#### [Document excerpt]
— BEGIN —

Add on top of this all the other services powered by the cloud such as internet banking, ticketing services, Netflix, Spotify, Uber and Office365, you'll soon realize that data centers powering the cloud have become as mission critical and essential as water and electricity.
We depend on it at work to be able to send and receive email, share and collaborate on documents, code, schematics and files. We use it to buy shoes and other merchandise online, and we communicate with our colleagues, friends and family both near and far via services that run on the cloud. We've become dependent on the cloud to be able to perform tasks both at work and home and when cloud services go down, the world halts. This begs for a number of questions with regards to environmental impact.
What is the problem?
In addition to the actual housing of the data centers, you need to fill each data center with lots and lots of hardware, hundreds of miles of cable, refrigerant and water for cooling, batteries and diesel generators to mitigate power outages, and last but not least - an enormous amount of energy to operate the hardware. I'll describe some of the issues.
It is hard to imagine how much data 175 ZB represents, but if you were able to store that onto BluRay discs, then you’d have a stack of discs that can get you to the moon 23 times. To store it on hard drives, you would need 11 billion drives(!). Imagine the resources necessary to manufacture only the disk drives, and you will begin to realize that data centers consume a lot of resources.
Since data centers require so much hardware, it is natural to assess the lifecycle impact of the hardware used in the data centers. For data center operations, hardware needs to be manufactured, shipped, installed, operated and decommissioned. Each of these processes requires resources. The manufacturing process for computer electronics for instance requires the mining and extraction of both regular and rare earth metals such as neodymium, which is used in traditional hard drives, and terbium which is used in solid state electronics. Although rare earth metals is a somewhat misleading term, the extraction and processing of ore to produce concentrates usually involves usage of lots of heavy machinery and chemicals and leaves significant impacts on the environment via the open pits the mines imprint on the geography.
Hardware also usually has a fairly limited life span. Usually hardware is replaced every 3-5 years to keep up with performance requirements and reliability concerns for operations. Decomissioning hardware might entail both hazardous materials such as refrigerant used in cooling systems, electronic waste and recycling electronics. Especially recycling electronics will have a big impact on the life cycle assessment of the hardware.
Data centers require a lot of space. Hyperscale datacenters require hundreds of acres of land in order to accomodate the hardware. One of the issues are that cloud providers usually want data centers to be as close as possible to most end users, in order to provide best performance and lowest latency. This has lead to a competition for real estate between data centers and humans, and in Amsterdam, which houses 30% of all hyperscale data centers in Europe, it led to a temporary ban on building new ones.
Servers in data centers are on 24/7/365. As each data center can have hundreds of thousands of servers, they naturally consume vast amounts of energy. According to estimates from the International Energy Agency, data centers in the world account for 200 TWh/year energy consumption. This is 1% of the total worldwide energy consumption.

— END —

#### [The request]
Pick up the piece on the environmental cost of data centers after its last sentence and carry it forward.

(Some records)
— BEGIN —

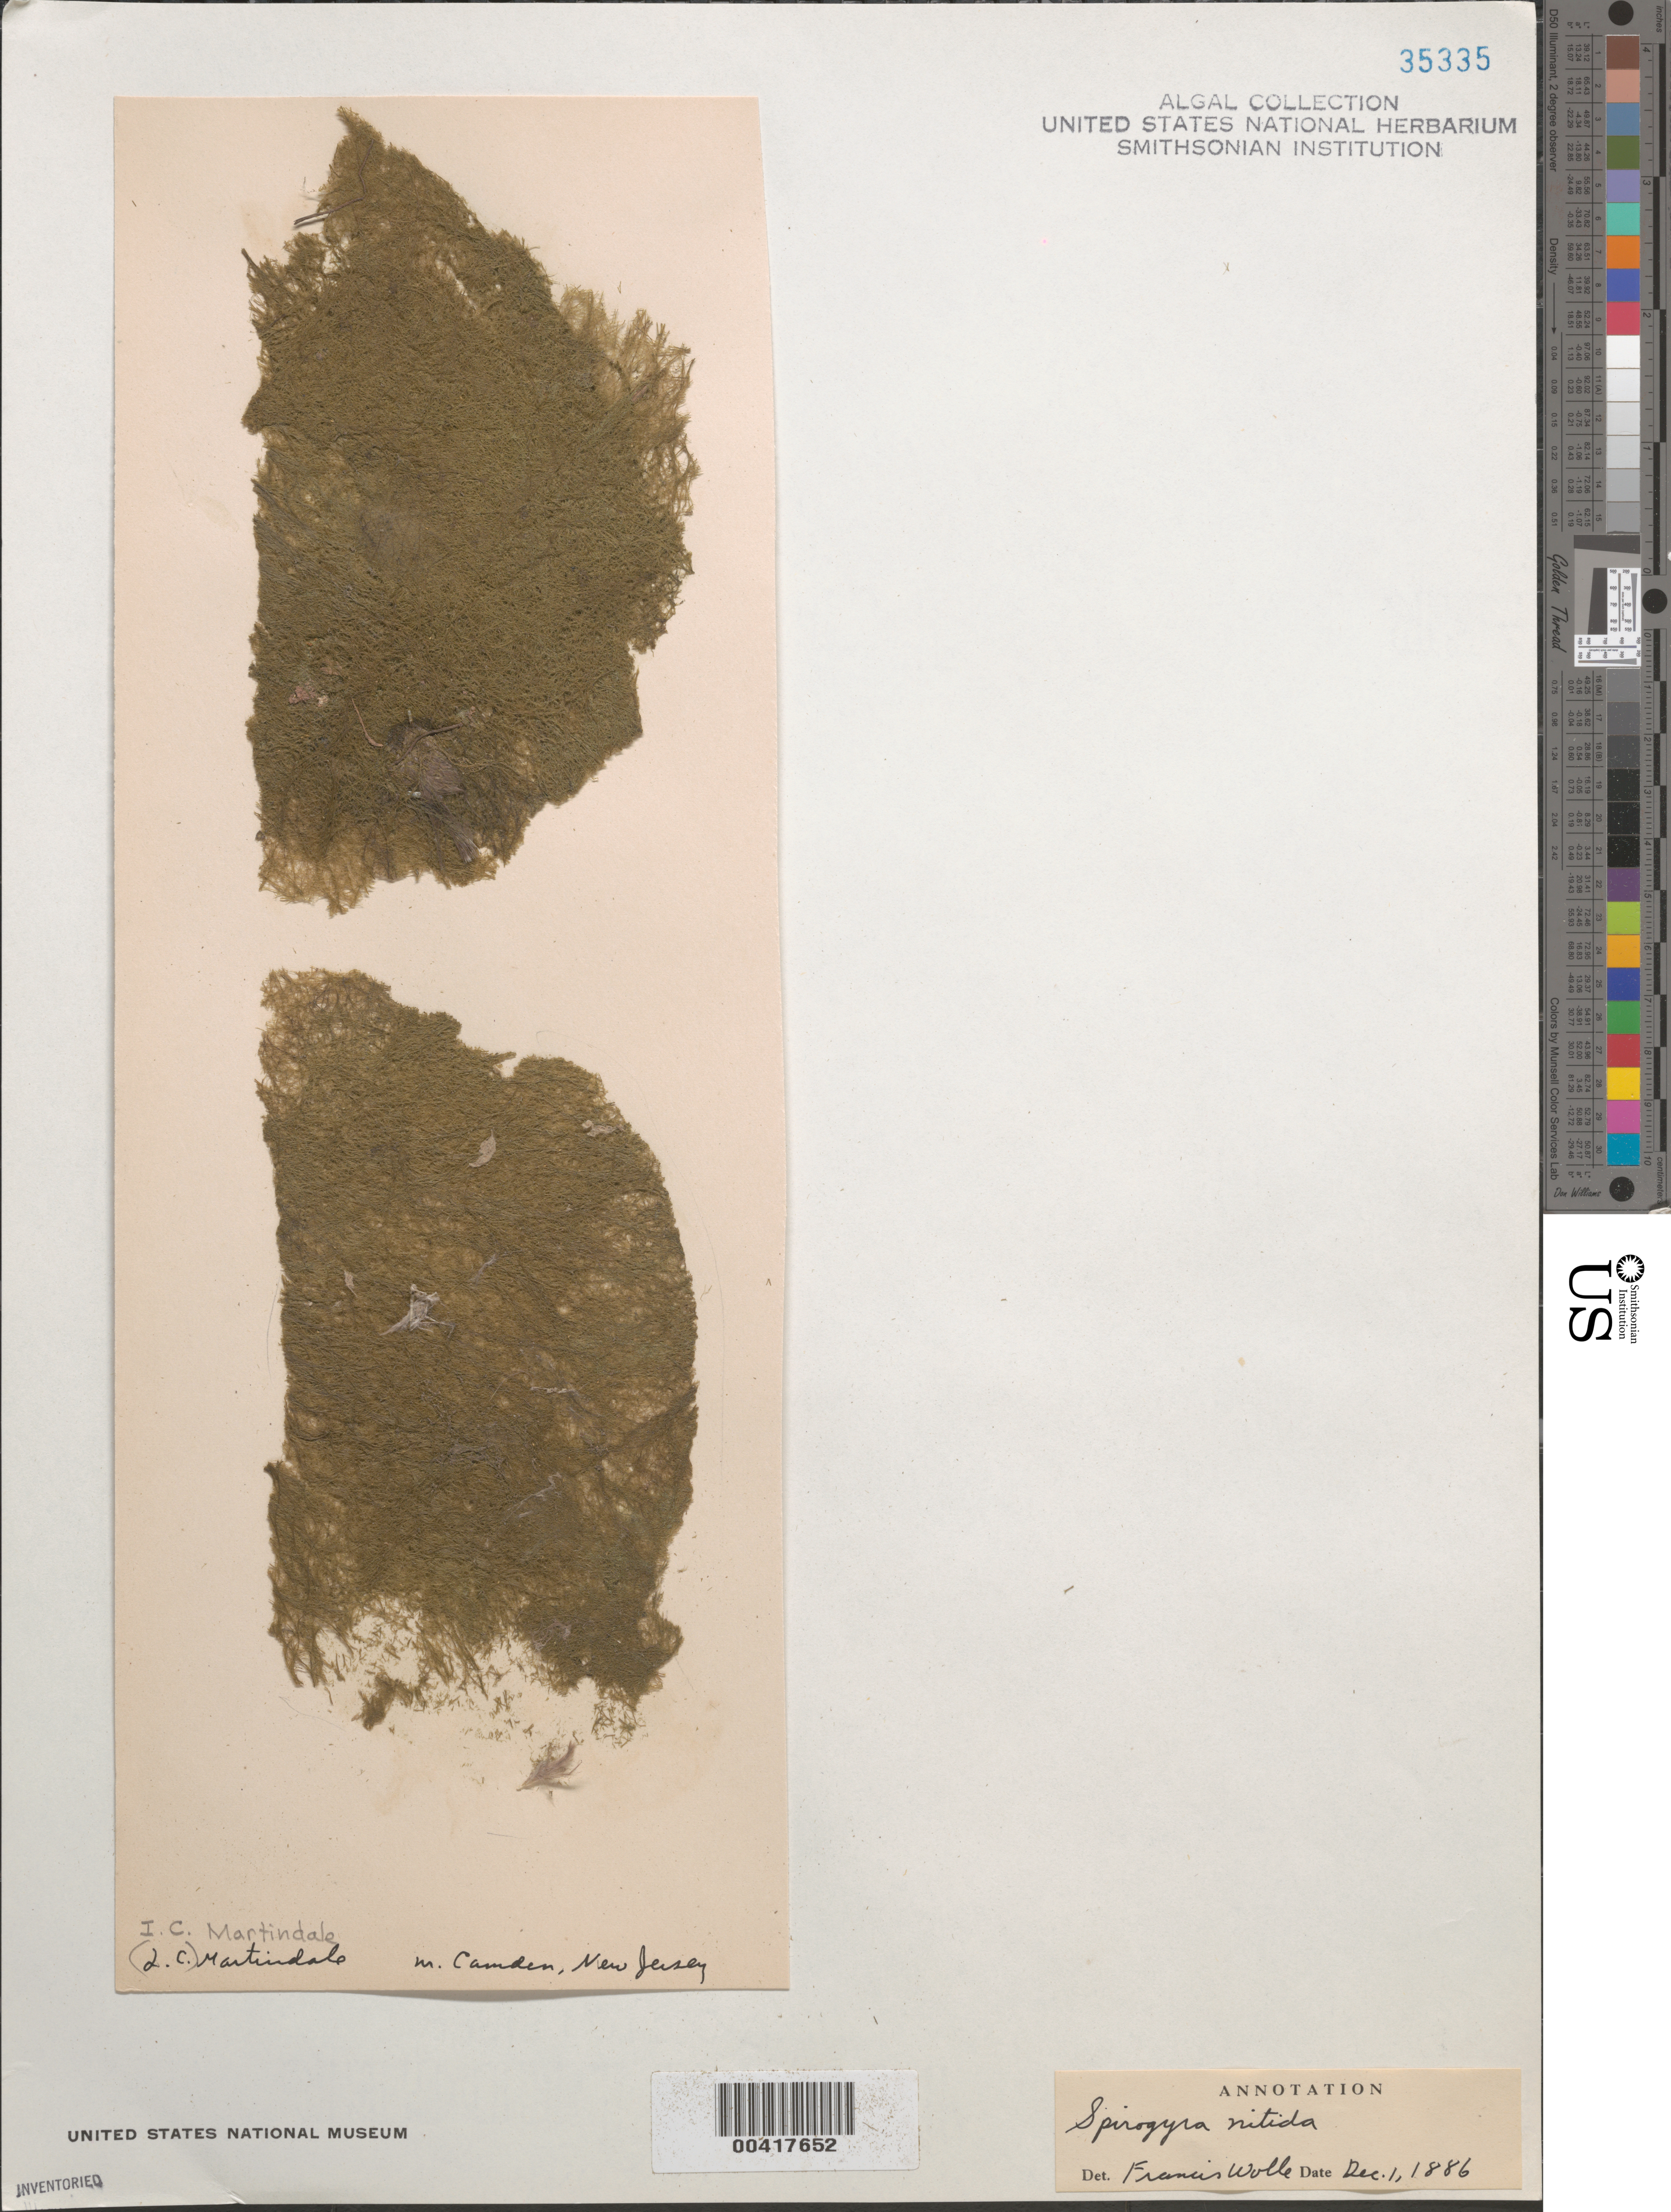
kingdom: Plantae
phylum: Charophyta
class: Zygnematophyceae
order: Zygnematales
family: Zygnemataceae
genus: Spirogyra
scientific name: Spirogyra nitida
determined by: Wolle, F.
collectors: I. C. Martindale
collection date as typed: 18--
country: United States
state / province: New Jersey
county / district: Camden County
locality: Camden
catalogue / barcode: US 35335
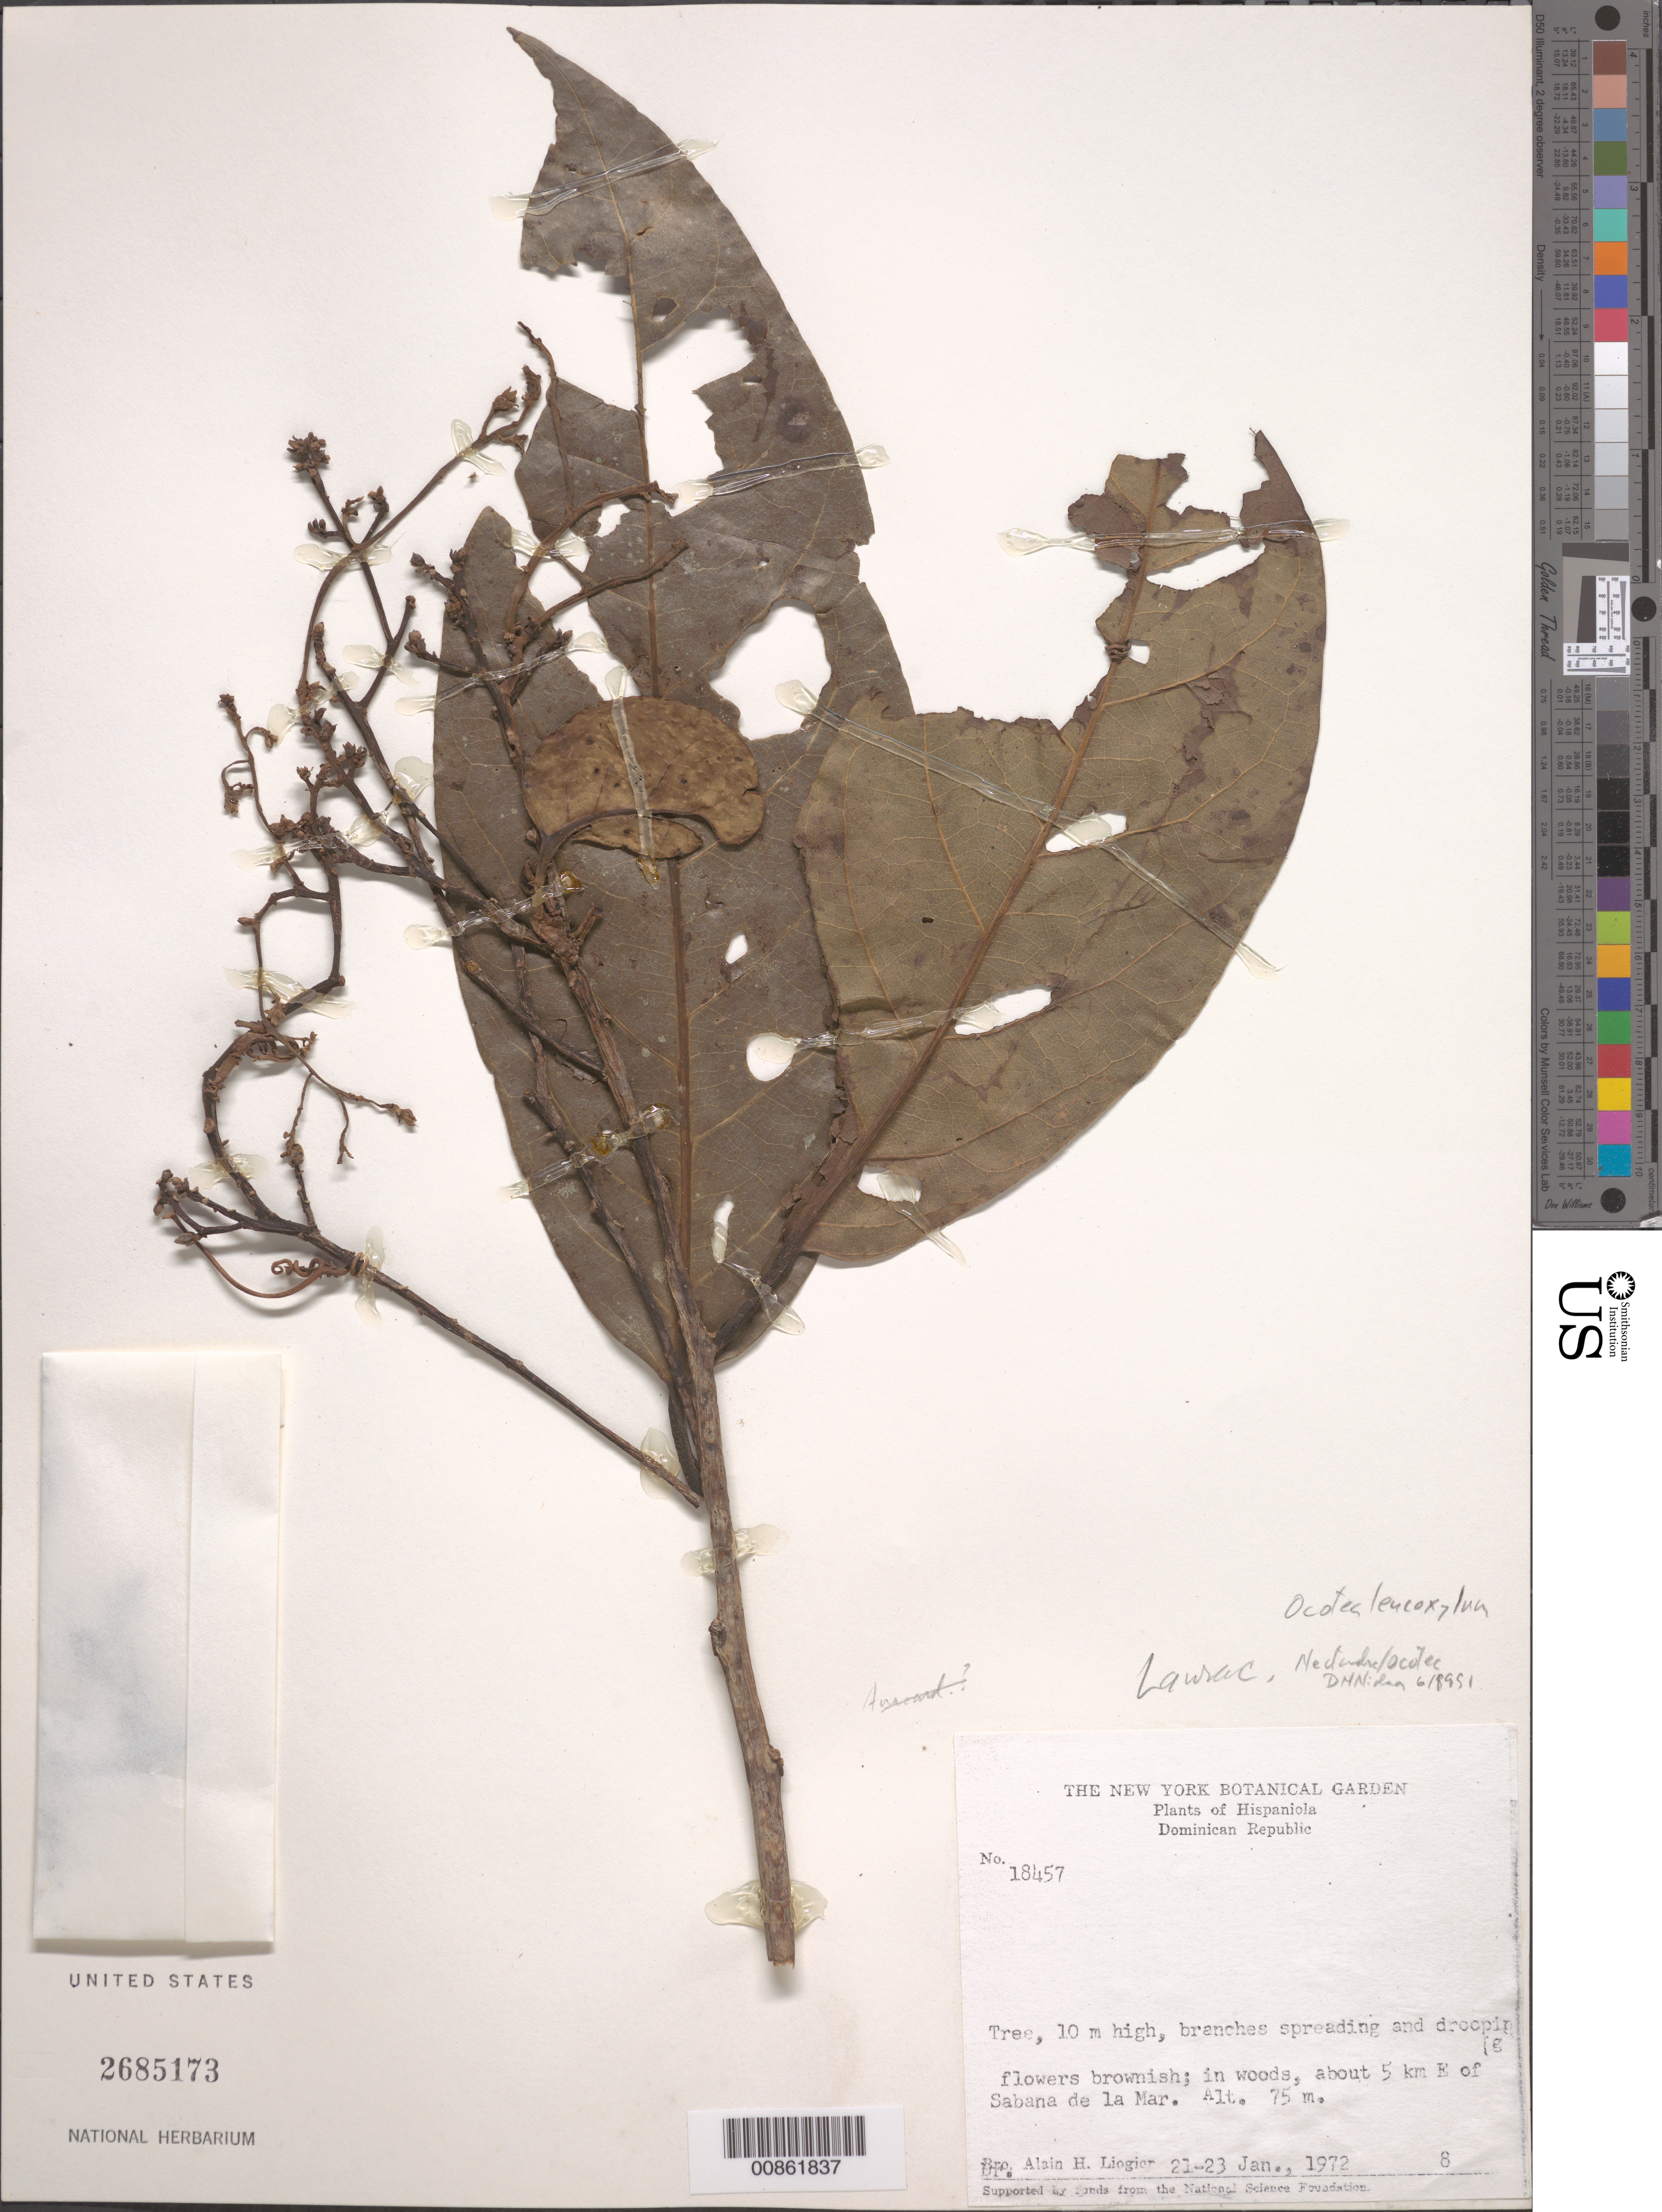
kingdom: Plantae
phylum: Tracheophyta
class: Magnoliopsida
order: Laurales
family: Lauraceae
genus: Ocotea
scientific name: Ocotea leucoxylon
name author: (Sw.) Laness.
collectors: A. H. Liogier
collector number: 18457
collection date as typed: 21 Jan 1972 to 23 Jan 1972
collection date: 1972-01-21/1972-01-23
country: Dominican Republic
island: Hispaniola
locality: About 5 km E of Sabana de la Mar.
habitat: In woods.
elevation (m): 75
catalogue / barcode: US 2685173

— END —

#### [Final answer]
1% might not sound like a big deal, but that is the equivalent of the total energy consumption of Indonesia, a country of 250 million citizens and the 4th most populated country in the world. What is more important, the source of this energy might come from fossil fuels such as coal. If all this energy were produced by coal plants, it would result in an annual emission of 1.2 billion metrics tonnes of CO2. In comparison, the total aviation industry emits roughly 0.9 billion metric tonnes of CO2.
Although many cloud providers have pledged to decarbonize their data centers, none have ditched fossil fuels entirely, and most of them rely on renewable energy credits rather than directly utilizing renewable energy sources such as solar or wind power. Greenpeace has been following up on the cloud providers pledges, and there are big differences, as laid out in this recent Wired article.
Some alarmist predictions indicate that due to the increasing number of data centers in the world, the total energy consumption of data centers could rise to as much as 8% of total world energy consumption by 2030.
That's why environmental impact of the cloud is first and foremost dictated by the amount and source of its energy.
Is there some light at the end of the tunnel?
Maybe. In order to answer that, we need to look at what has been done until now.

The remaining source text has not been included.